What you should do:
The answer is a stretch of the material below, returned exactly: the line containing "Procedència", the line containing "Relacions d'ítem", and all lines between.

====== Extracted records

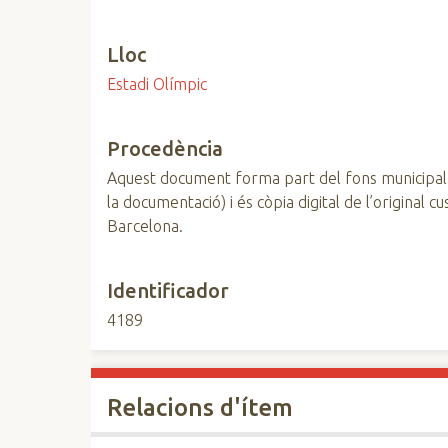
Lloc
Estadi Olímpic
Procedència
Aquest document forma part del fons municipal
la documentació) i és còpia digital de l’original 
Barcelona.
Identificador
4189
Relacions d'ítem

============
====== Extracted records

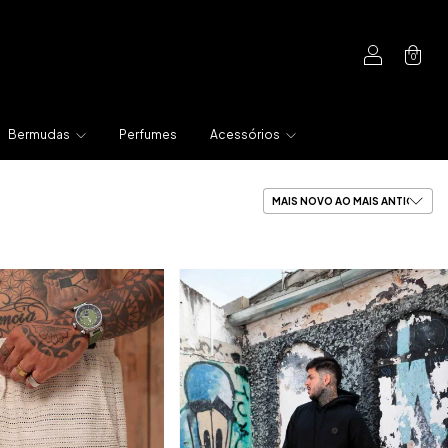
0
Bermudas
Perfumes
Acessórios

============

Exercise output:
Procedència
Aquest document forma part del fons municipal
la documentació) i és còpia digital de l’original 
Barcelona.
Identificador
4189
Relacions d'ítem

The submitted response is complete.